Qui si innesta un leggero motivo adulatorio in quanto Dionico consiglia all'amico di arruolarsi nell'esercito di Tolomeo, il sovrano più grande e più buono che esista.

"Le Siracusane"

Il mimo "Le Siracusane" è tra le più rappresentative ed importanti composizioni di Teocrito: ci sono addirittura tre scene diverse. L'argomento è questo: ci sono due amiche siracusane, Prassinoe e Gorgone, che abitano ad Alessandria; quest'ultima si reca a casa di Prassinoe per accompagnarsi con lei alla festa di Adone. La prima scena avviene in casa di Prassinoe: le due donne chiacchierano di varie cose e criticano i propri mariti perché hanno comprato le proprie case tanto distanti. Alla fine escono ed inizia la seconda scena che si svolge in strada, durante il tragitto per giungere alla reggia di Tolomeo. Anche qui il realismo è caratteristico dell'opera teocritea ed infatti viene descritta la grande folla, e le difficoltà che le donne incontrano nel procedere, gli spintoni che ricevono ed ai quali rispondono con sonori rimproveri. La terza scena si svolge nel palazzo di Tolomeo dove le due donne non fanno altro che apprezzare le numerose bellezze. Hanno anche un diverbio con un forestiero seccato dal loro continuo ciarlare: Prassinoe gli risponde per le rime. Incomincia poi la festa ed una cantante intona il canto di Adone. La festa riesce in pieno e Gorgone va in visibilio, ma poi si ricorda che il marito è rimasto a stomaco vuoto e corre a casa a preparargli la cena.
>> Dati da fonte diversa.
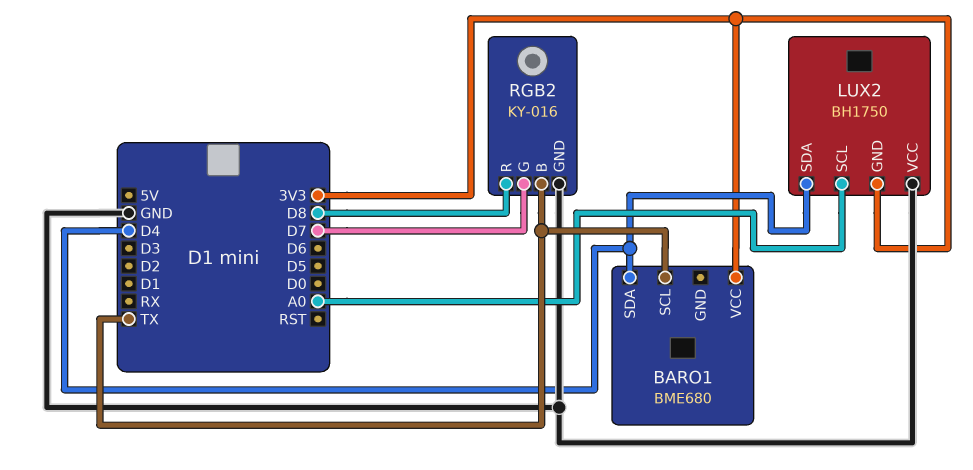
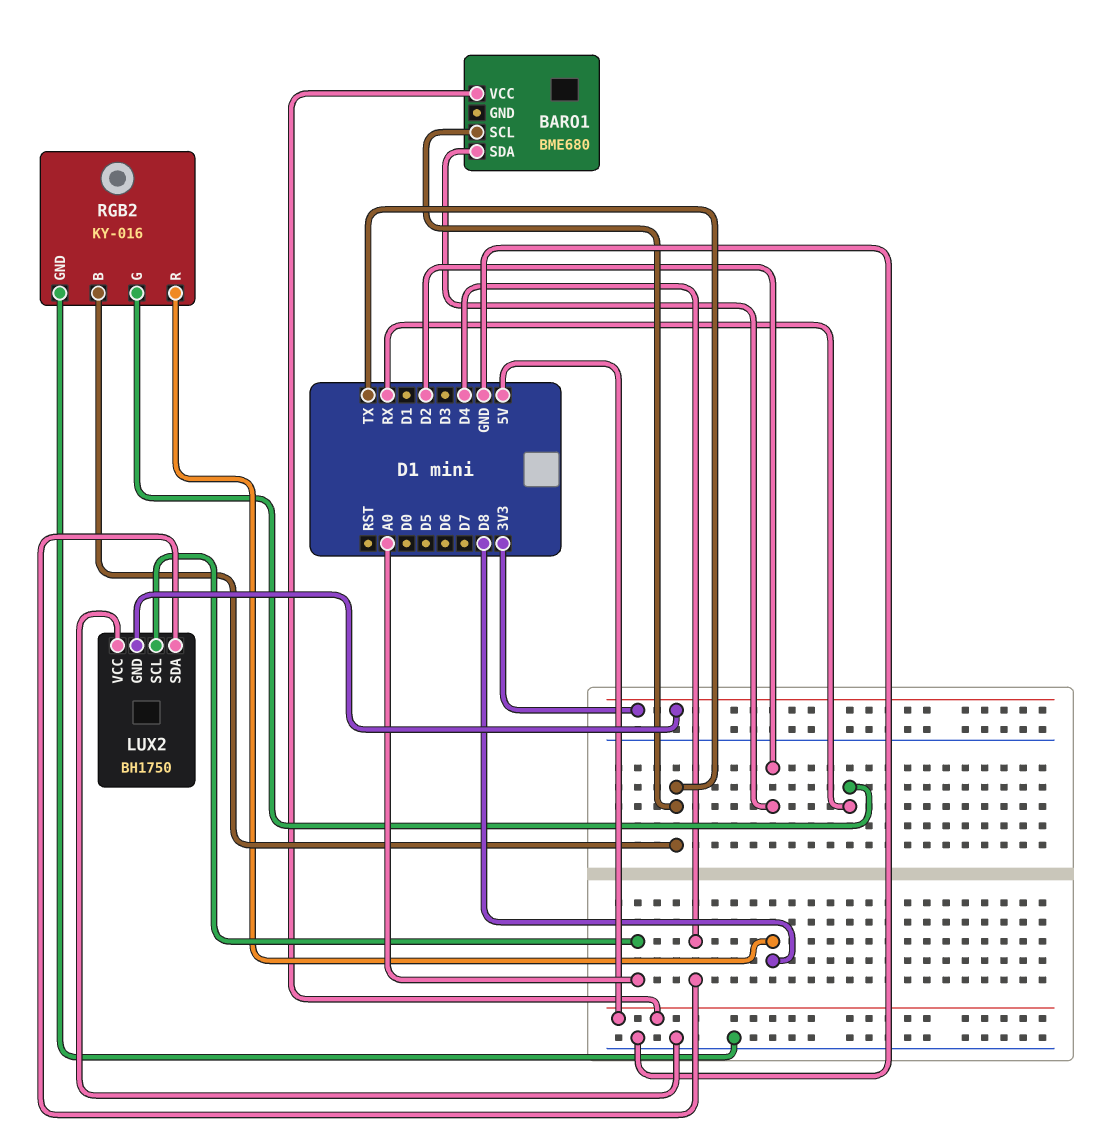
BARO1 pin SDA: D4 -> D2
BARO1 pin VCC: 3V3 -> 5V
RGB2 pin G: D7 -> RX

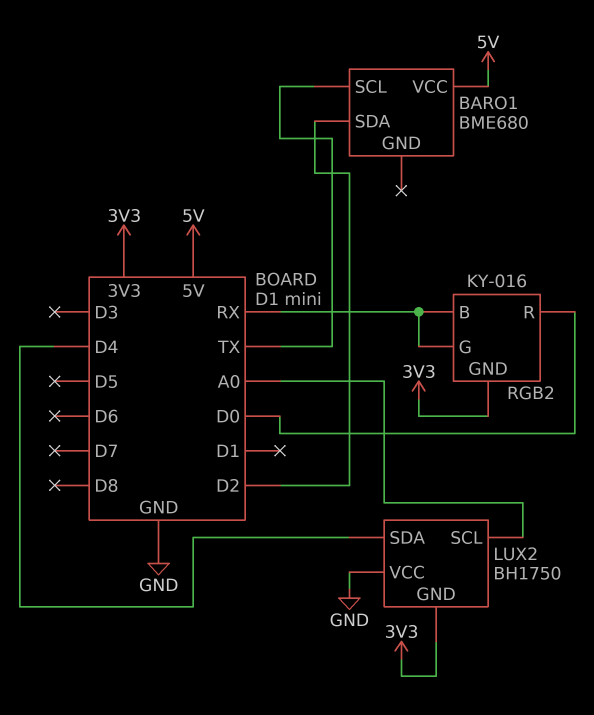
RGB2 pin B: TX -> RX
RGB2 pin GND: GND -> 3V3
RGB2 pin R: D8 -> D0

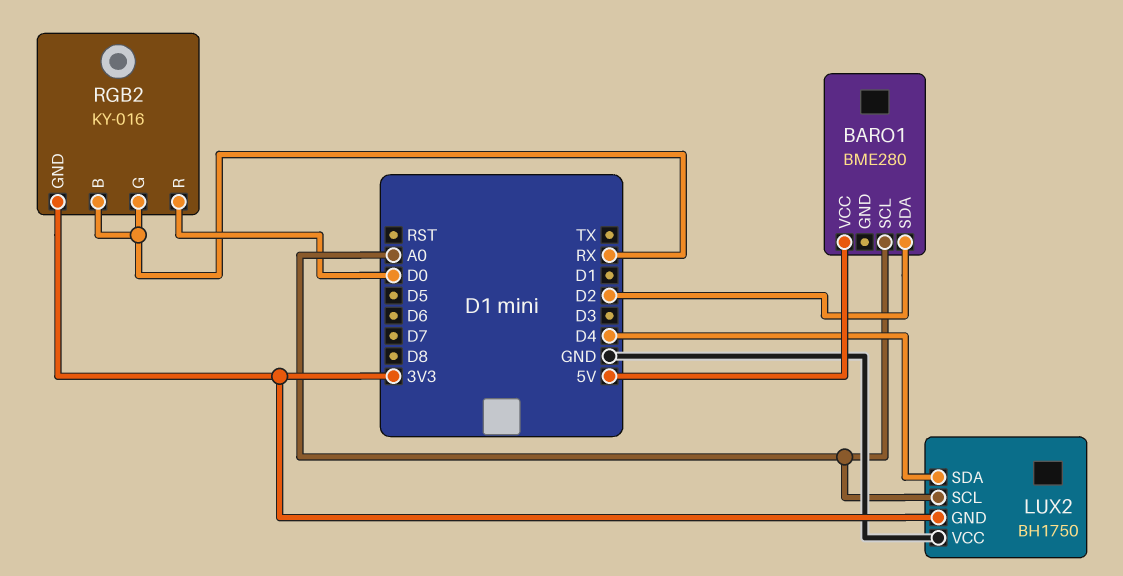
BARO1: BME680 -> BME280
BARO1 pin SCL: TX -> A0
Nelle prime due scene emergono elementi realistici, frutto di abile osservazione psicologica e di rappresentazioni ben intonate all'ambiente di quelle borghesucce siracusane. Nell'ultima scena il contrasto fra l'ambiente di corte e la meschinità di quell'umanità comune è fonte di comicità, ma lo splendore della reggia e il canto annientano questo contrasto attraendo le due donne in un mondo di sogno. Non appena l'incanto finisce, le necessità più elementari della vita impongono ad esse un brusco risveglio e il mimo finisce, dopo questa parentesi di piacevole estasi, con la ripresa del motivo fondamentale.